What the task requires - Wherever the word "mochila" appears in a line of the records, copy that line.

*** Opening of Records provided ***

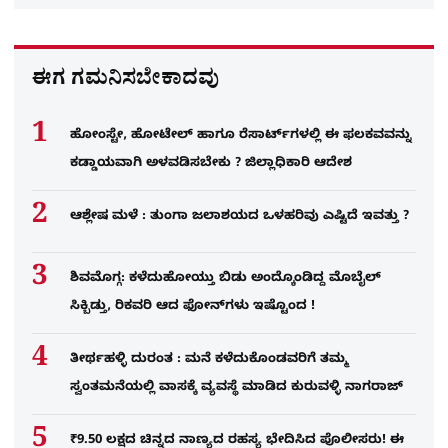
ಈಗ ಗಮನಿಸಬೇಕಾದವು
ಹೋಂಸ್ಟೇ, ಹೋಟೇಲ್ ಹಾಗೂ ರೆಸಾರ್ಟ್‌ಗಳಲ್ಲಿ ಈ ಫಲಕವವನ್ನು
ಕಡ್ಡಾಯವಾಗಿ ಅಳವಡಿಸಬೇಕು ? ಜಿಲ್ಲಾಧಿಕಾರಿ ಆದೇಶ
ಆಶ್ಲೇಷ ಮಳೆ : ತುಂಗಾ ಜಲಾಶಯದ ಒಳಹರಿವು ಎಷ್ಟಿದೆ ಇವತ್ತು ?
ಶಿವಮೊಗ್ಗ: ಕಳೆದುಹೋಯ್ತು ಬಿಡು ಅಂದ್ಕೊಂಡಿದ್ದ ಮೊಬೈಲ್​
ಸಿಕ್ಬಿಡ್ತು, ರಿಕವರಿ ಆದ ಫೋನ್​ಗಳು​ ಇಷ್ಟೊಂದ !
ತೀರ್ಥಹಳ್ಳಿ ದುರಂತ : ಮನೆ ಕಳೆದುಕೊಂಡವರಿಗೆ ತಮ್ಮ
ಸ್ವಂತಮನೆಯಲ್ಲಿ ವಾಸಕ್ಕೆ ವ್ಯವಸ್ಥೆ ಮಾಡಿದ ಕುರುವಳ್ಳಿ ನಾಗರಾಜ್​​
₹9.50 ಲಕ್ಷದ ಚಿನ್ನದ ನಾಣ್ಯದ ರಹಸ್ಯ ಭೇದಿಸಿದ ಪೊಲೀಸರು! ಈ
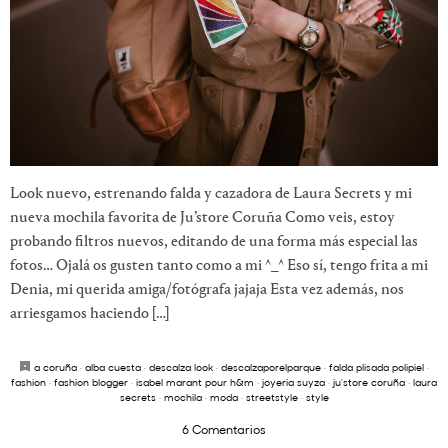
Look nuevo, estrenando falda y cazadora de Laura Secrets y mi
nueva mochila favorita de Ju’store Coruña Como veis, estoy
probando filtros nuevos, editando de una forma más especial las
fotos… Ojalá os gusten tanto como a mi ^_^ Eso sí, tengo frita a mi
Denia, mi querida amiga/fotógrafa jajaja Esta vez además, nos
arriesgamos haciendo […]
a coruña
·
alba cuesta
·
descalza look
·
descalzaporelparque
·
falda plisada polipiel
·
fashion
·
fashion blogger
·
isabel marant pour h&m
·
joyeria suyza
·
ju'store coruña
·
laura
secrets
·
mochila
·
moda
·
streetstyle
·
style
6 Comentarios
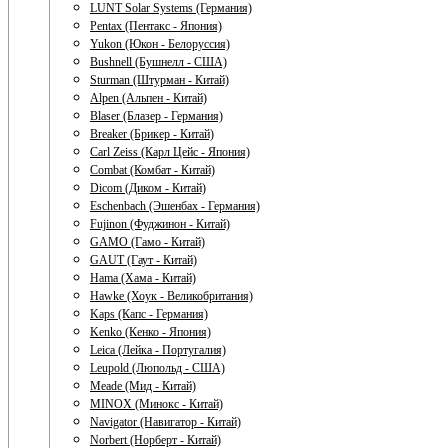
LUNT Solar Systems (Германия)
Pentax (Пентакс - Япония)
Yukon (Юкон - Белоруссия)
Bushnell (Бушнелл - США)
Sturman (Штурман - Китай)
Alpen (Альпен - Китай)
Blaser (Блазер - Германия)
Breaker (Брикер - Китай)
Carl Zeiss (Карл Цейс - Япония)
Combat (Комбат - Китай)
Dicom (Диком - Китай)
Eschenbach (Эшенбах - Германия)
Fujinon (Фуджинон - Китай)
GAMO (Гамо - Китай)
GAUT (Гаут - Китай)
Hama (Хама - Китай)
Hawke (Хоук - Великобритания)
Kaps (Капс - Германия)
Kenko (Кенко - Япония)
Leica (Лейка - Португалия)
Leupold (Люпольд - США)
Meade (Мид - Китай)
MINOX (Минокс - Китай)
Navigator (Навигатор - Китай)
Norbert (Норберт - Китай)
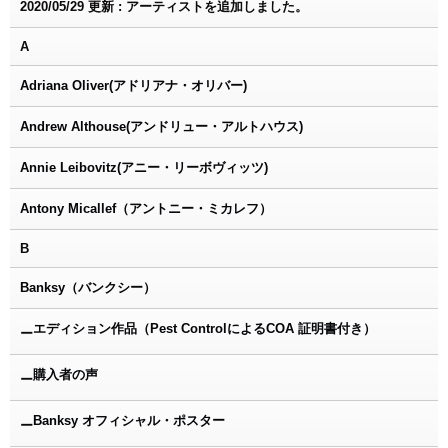
2020/05/29 更新 : アーティストを追加しました。
A
Adriana Oliver(アドリアナ・オリバー)
Andrew Althouse(アンドリュー・アルトハウス)
Annie Leibovitz(アニー・リーボヴィッツ)
Antony Micallef（アントニー・ミカレフ）
B
Banksy（バンクシー）
エディション作品（Pest ControlによるCOA 証明書付き）
ー
購入者の声
ー
Banksy オフィシャル・ポスター
ー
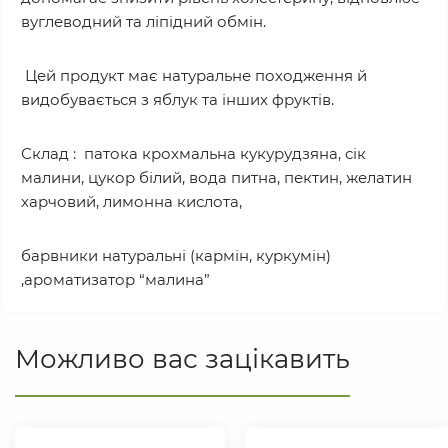
вуглеводний та ліпідний обмін.
Цей продукт має натуральне походження й
видобувається з яблук та інших фруктів.
Склад : патока крохмальна кукурудзяна, сік
малини, цукор білий, вода питна, пектин, желатин
харчовий, лимонна кислота,
барвники натуральні (кармін, куркумін)
,ароматизатор “малина”
Можливо вас зацікавить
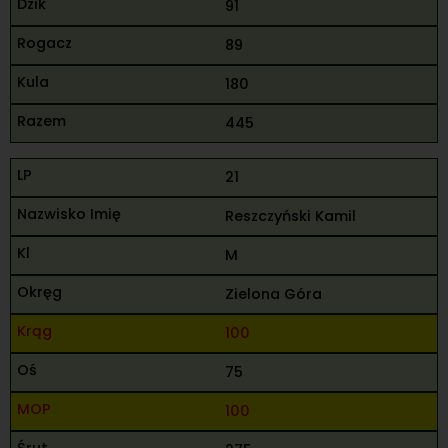
91
89
180
445
21
Reszczyński Kamil
M
Zielona Góra
100
75
100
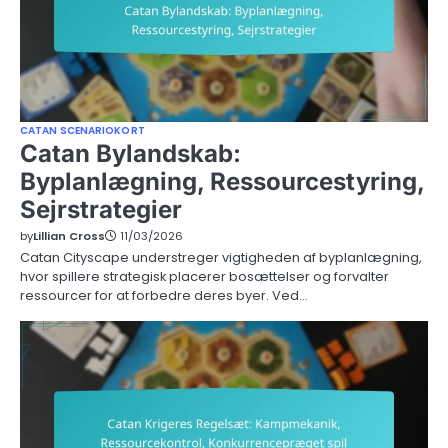
CATAN SCENARIOKORT
Catan Bylandskab:
Byplanlægning, Ressourcestyring,
Sejrstrategier
by
Lillian Cross
11/03/2026
Catan Cityscape understreger vigtigheden af byplanlægning,
hvor spillere strategisk placerer bosættelser og forvalter
ressourcer for at forbedre deres byer. Ved…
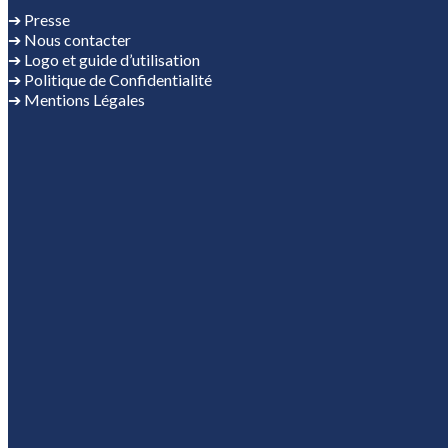
➔ Presse
➔ Nous contacter
➔ Logo et guide d’utilisation
➔ Politique de Confidentialité
➔ Mentions Légales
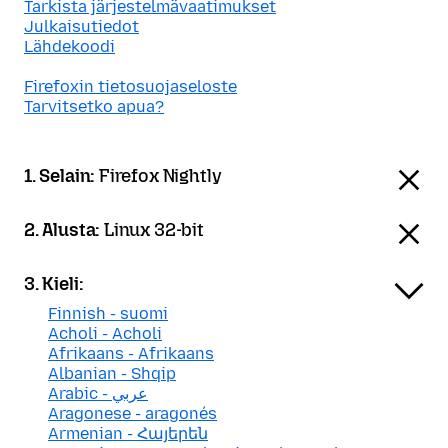
Tarkista järjestelmävaatimukset
Julkaisutiedot
Lähdekoodi
Firefoxin tietosuojaseloste
Tarvitsetko apua?
1. Selain:
Firefox Nightly
2. Alusta:
Linux 32-bit
3. Kieli:
Finnish - suomi
Acholi - Acholi
Afrikaans - Afrikaans
Albanian - Shqip
Arabic - عربي
Aragonese - aragonés
Armenian - Հայերեն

*** Close of Records provided ***

Solution to the problem -
nueva mochila favorita de Ju’store Coruña Como veis, estoy
mochila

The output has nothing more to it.